Data records
▬▬▬▬▬▬▬▬▬▬

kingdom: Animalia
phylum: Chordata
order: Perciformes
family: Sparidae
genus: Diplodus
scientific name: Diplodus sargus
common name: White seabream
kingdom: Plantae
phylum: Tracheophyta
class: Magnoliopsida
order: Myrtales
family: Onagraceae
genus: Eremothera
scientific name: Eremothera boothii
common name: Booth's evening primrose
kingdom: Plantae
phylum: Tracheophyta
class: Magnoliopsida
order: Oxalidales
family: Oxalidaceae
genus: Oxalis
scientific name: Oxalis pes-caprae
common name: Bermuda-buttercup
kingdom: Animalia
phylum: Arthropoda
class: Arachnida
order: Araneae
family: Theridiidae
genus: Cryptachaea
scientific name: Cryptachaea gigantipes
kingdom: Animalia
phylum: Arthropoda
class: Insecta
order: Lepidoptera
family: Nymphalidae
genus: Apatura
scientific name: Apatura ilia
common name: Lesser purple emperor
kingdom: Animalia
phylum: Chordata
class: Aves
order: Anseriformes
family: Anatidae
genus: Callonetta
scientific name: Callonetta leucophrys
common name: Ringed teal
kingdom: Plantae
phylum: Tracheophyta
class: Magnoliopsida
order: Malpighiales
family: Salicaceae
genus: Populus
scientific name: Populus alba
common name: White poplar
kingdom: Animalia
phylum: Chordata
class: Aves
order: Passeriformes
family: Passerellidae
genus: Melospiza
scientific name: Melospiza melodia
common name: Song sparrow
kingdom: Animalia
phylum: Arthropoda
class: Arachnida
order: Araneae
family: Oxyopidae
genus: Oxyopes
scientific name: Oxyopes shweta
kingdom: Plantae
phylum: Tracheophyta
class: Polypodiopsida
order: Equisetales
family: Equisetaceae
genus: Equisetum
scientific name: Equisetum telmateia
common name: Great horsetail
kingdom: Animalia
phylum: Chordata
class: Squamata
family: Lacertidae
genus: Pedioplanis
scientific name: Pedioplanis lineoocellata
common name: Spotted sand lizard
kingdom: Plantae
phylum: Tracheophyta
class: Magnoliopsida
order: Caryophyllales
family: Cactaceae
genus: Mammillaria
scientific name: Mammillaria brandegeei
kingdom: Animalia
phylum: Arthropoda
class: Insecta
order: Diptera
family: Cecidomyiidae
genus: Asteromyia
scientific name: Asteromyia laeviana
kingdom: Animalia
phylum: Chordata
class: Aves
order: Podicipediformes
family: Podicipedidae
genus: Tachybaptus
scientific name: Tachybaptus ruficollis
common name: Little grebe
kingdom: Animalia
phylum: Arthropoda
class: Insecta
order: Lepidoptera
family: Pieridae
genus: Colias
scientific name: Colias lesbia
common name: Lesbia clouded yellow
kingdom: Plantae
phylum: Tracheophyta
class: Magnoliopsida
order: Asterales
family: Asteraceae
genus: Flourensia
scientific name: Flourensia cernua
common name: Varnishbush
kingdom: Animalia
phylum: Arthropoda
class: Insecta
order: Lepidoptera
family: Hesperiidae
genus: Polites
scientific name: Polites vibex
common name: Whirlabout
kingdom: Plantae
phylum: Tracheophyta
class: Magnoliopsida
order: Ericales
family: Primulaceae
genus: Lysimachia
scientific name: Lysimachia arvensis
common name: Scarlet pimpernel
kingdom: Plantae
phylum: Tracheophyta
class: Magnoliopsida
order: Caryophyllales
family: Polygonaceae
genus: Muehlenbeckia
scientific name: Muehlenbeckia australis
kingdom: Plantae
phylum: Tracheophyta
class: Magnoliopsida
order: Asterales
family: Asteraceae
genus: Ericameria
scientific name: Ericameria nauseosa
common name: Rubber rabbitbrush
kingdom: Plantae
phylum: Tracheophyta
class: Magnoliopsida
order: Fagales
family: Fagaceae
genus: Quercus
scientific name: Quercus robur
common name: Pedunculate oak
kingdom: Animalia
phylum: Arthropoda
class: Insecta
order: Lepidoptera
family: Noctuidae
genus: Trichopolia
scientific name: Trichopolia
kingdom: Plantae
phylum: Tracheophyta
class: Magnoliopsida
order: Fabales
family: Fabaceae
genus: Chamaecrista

▬▬▬▬▬▬▬▬▬▬

Rewrite the whole listing, replacing each "common name" with "vernacular name" and leaving all other text unchanged.

- Solution:
kingdom: Animalia
phylum: Chordata
order: Perciformes
family: Sparidae
genus: Diplodus
scientific name: Diplodus sargus
vernacular name: White seabream
kingdom: Plantae
phylum: Tracheophyta
class: Magnoliopsida
order: Myrtales
family: Onagraceae
genus: Eremothera
scientific name: Eremothera boothii
vernacular name: Booth's evening primrose
kingdom: Plantae
phylum: Tracheophyta
class: Magnoliopsida
order: Oxalidales
family: Oxalidaceae
genus: Oxalis
scientific name: Oxalis pes-caprae
vernacular name: Bermuda-buttercup
kingdom: Animalia
phylum: Arthropoda
class: Arachnida
order: Araneae
family: Theridiidae
genus: Cryptachaea
scientific name: Cryptachaea gigantipes
kingdom: Animalia
phylum: Arthropoda
class: Insecta
order: Lepidoptera
family: Nymphalidae
genus: Apatura
scientific name: Apatura ilia
vernacular name: Lesser purple emperor
kingdom: Animalia
phylum: Chordata
class: Aves
order: Anseriformes
family: Anatidae
genus: Callonetta
scientific name: Callonetta leucophrys
vernacular name: Ringed teal
kingdom: Plantae
phylum: Tracheophyta
class: Magnoliopsida
order: Malpighiales
family: Salicaceae
genus: Populus
scientific name: Populus alba
vernacular name: White poplar
kingdom: Animalia
phylum: Chordata
class: Aves
order: Passeriformes
family: Passerellidae
genus: Melospiza
scientific name: Melospiza melodia
vernacular name: Song sparrow
kingdom: Animalia
phylum: Arthropoda
class: Arachnida
order: Araneae
family: Oxyopidae
genus: Oxyopes
scientific name: Oxyopes shweta
kingdom: Plantae
phylum: Tracheophyta
class: Polypodiopsida
order: Equisetales
family: Equisetaceae
genus: Equisetum
scientific name: Equisetum telmateia
vernacular name: Great horsetail
kingdom: Animalia
phylum: Chordata
class: Squamata
family: Lacertidae
genus: Pedioplanis
scientific name: Pedioplanis lineoocellata
vernacular name: Spotted sand lizard
kingdom: Plantae
phylum: Tracheophyta
class: Magnoliopsida
order: Caryophyllales
family: Cactaceae
genus: Mammillaria
scientific name: Mammillaria brandegeei
kingdom: Animalia
phylum: Arthropoda
class: Insecta
order: Diptera
family: Cecidomyiidae
genus: Asteromyia
scientific name: Asteromyia laeviana
kingdom: Animalia
phylum: Chordata
class: Aves
order: Podicipediformes
family: Podicipedidae
genus: Tachybaptus
scientific name: Tachybaptus ruficollis
vernacular name: Little grebe
kingdom: Animalia
phylum: Arthropoda
class: Insecta
order: Lepidoptera
family: Pieridae
genus: Colias
scientific name: Colias lesbia
vernacular name: Lesbia clouded yellow
kingdom: Plantae
phylum: Tracheophyta
class: Magnoliopsida
order: Asterales
family: Asteraceae
genus: Flourensia
scientific name: Flourensia cernua
vernacular name: Varnishbush
kingdom: Animalia
phylum: Arthropoda
class: Insecta
order: Lepidoptera
family: Hesperiidae
genus: Polites
scientific name: Polites vibex
vernacular name: Whirlabout
kingdom: Plantae
phylum: Tracheophyta
class: Magnoliopsida
order: Ericales
family: Primulaceae
genus: Lysimachia
scientific name: Lysimachia arvensis
vernacular name: Scarlet pimpernel
kingdom: Plantae
phylum: Tracheophyta
class: Magnoliopsida
order: Caryophyllales
family: Polygonaceae
genus: Muehlenbeckia
scientific name: Muehlenbeckia australis
kingdom: Plantae
phylum: Tracheophyta
class: Magnoliopsida
order: Asterales
family: Asteraceae
genus: Ericameria
scientific name: Ericameria nauseosa
vernacular name: Rubber rabbitbrush
kingdom: Plantae
phylum: Tracheophyta
class: Magnoliopsida
order: Fagales
family: Fagaceae
genus: Quercus
scientific name: Quercus robur
vernacular name: Pedunculate oak
kingdom: Animalia
phylum: Arthropoda
class: Insecta
order: Lepidoptera
family: Noctuidae
genus: Trichopolia
scientific name: Trichopolia
kingdom: Plantae
phylum: Tracheophyta
class: Magnoliopsida
order: Fabales
family: Fabaceae
genus: Chamaecrista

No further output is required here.